Thai-Nam Hoang

Every optimization algorithm lives inside a geometry. Before the first gradient is computed, before the first step is taken, the shape of the space and the shape of the function determine what is even possible. This post is about that shape.

We will cover four ideas in sequence: the geometry of norms (and why the $\ell_1$ ball's pointy corners matter enormously), matrix norms and their analogies, the precise meaning of convexity and its characterizations, and the two structural properties — smoothness and strong convexity — that will govern every convergence rate in this series.

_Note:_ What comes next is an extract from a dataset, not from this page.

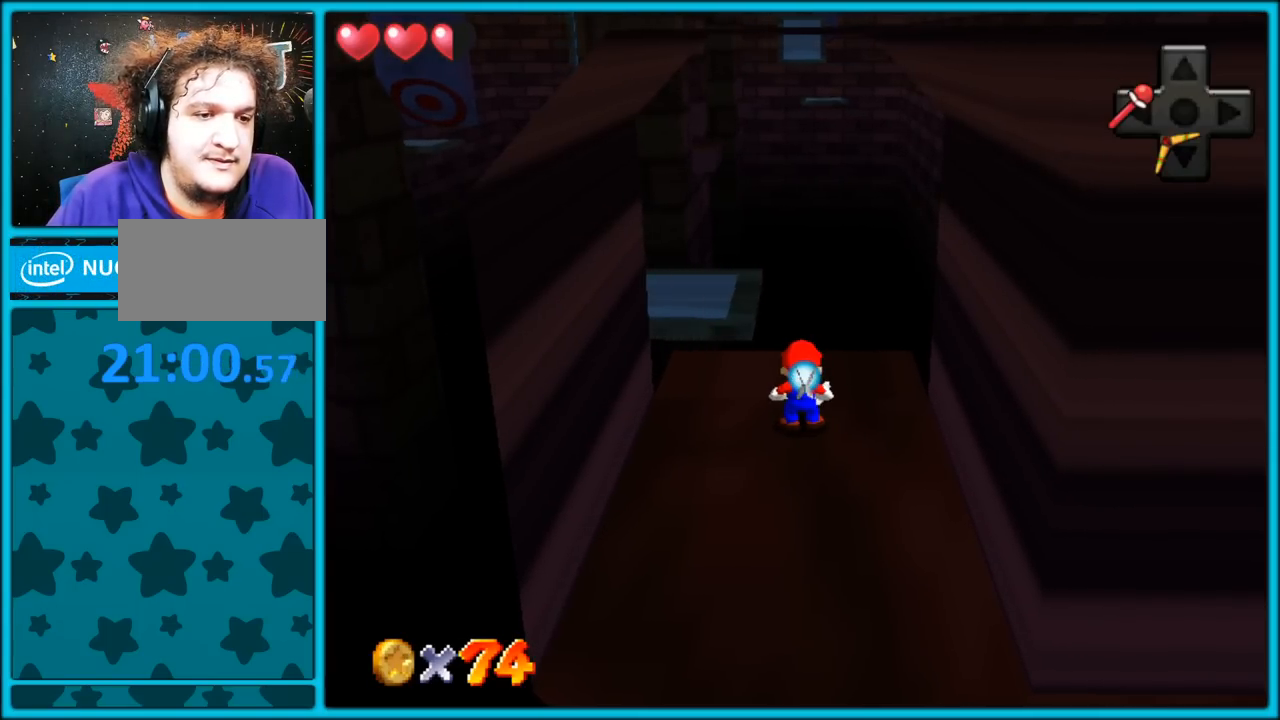
{"dt_ms": 500, "buttons": [], "left_stick": "center", "button_events": []}
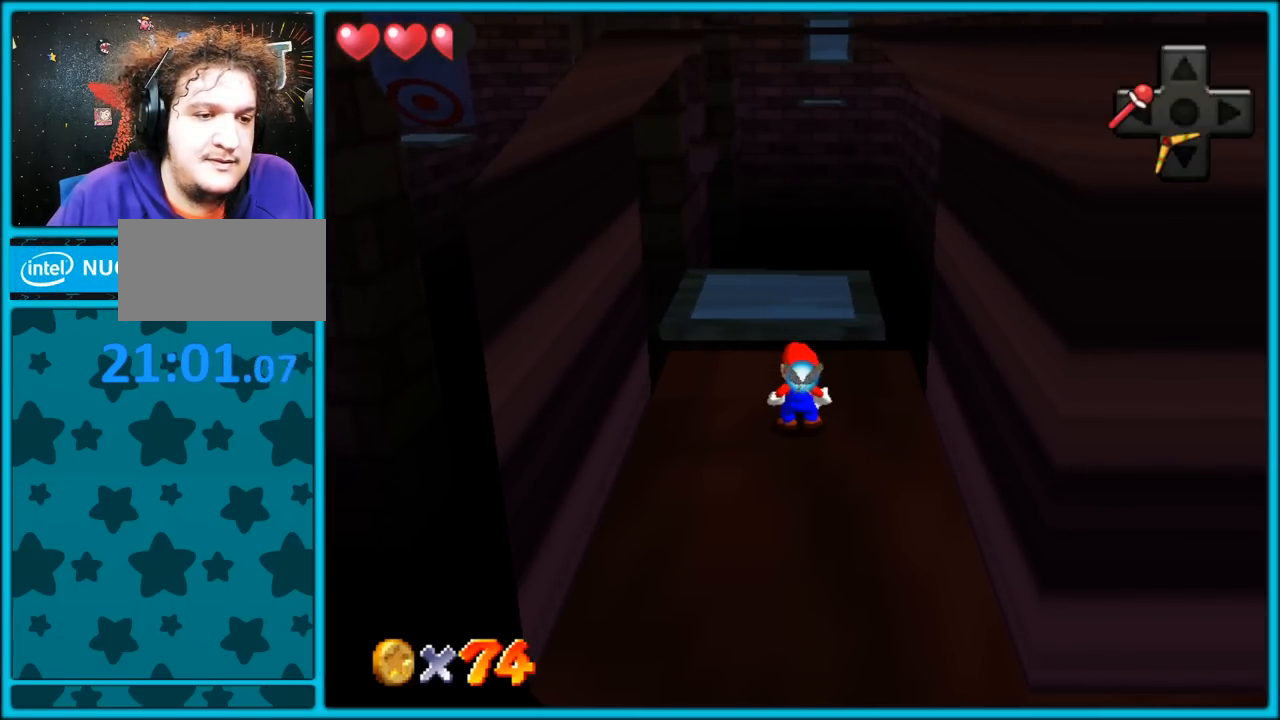
{"dt_ms": 500, "buttons": [], "left_stick": "center", "button_events": []}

1. Vector Norms and Their Geometry

Definition

A norm $\|\cdot\|$ on $\mathbb{R}^d$ is a function satisfying three axioms:

Positive definiteness: $\|x\| \geq 0$ , with equality iff $x = 0$
Absolute homogeneity: $\|\alpha x\| = |\alpha| \|x\|$ for all $\alpha \in \mathbb{R}$
Triangle inequality: $\|x + y\| \leq \|x\| + \|y\|$

The family of $\ell_p$ -norms provides a continuum of geometries:

$\|x\|_p = \left(\sum_{i=1}^d |x_i|^p\right)^{1/p}, \quad p \in [1, \infty)$

with the limiting case $\|x\|_\infty = \max_i |x_i|$ .

The three most important cases:

$\ell_1$ (Manhattan): $\|x\|_1 = \sum_i |x_i|$
$\ell_2$ (Euclidean): $\|x\|_2 = \sqrt{\sum_i x_i^2}$
$\ell_\infty$ (Chebyshev): $\|x\|_\infty = \max_i |x_i|$

The Unit Ball Reveals the Geometry

The unit ball $\mathcal{B}_p = \{x \in \mathbb{R}^2 : \|x\|_p \leq 1\}$ is the most direct way to see what a norm looks like. In two dimensions:

         ℓ₁ ball             ℓ₂ ball             ℓ∞ ball
           (0,1)               (0,1)            (-1,1)──(1,1)
            /\                  ╭─╮                |      |
           /  \               ╭   ╮               |      |
    (-1,0)╳    ╳(1,0)       (─     ─)          (-1,-1)─(1,-1)
           \  /               ╰   ╯
            \/                  ╰─╯
           (0,-1)              (0,-1)
         Diamond             Circle             Square

These shapes are not just visual curiosities. They encode fundamentally different notions of "small."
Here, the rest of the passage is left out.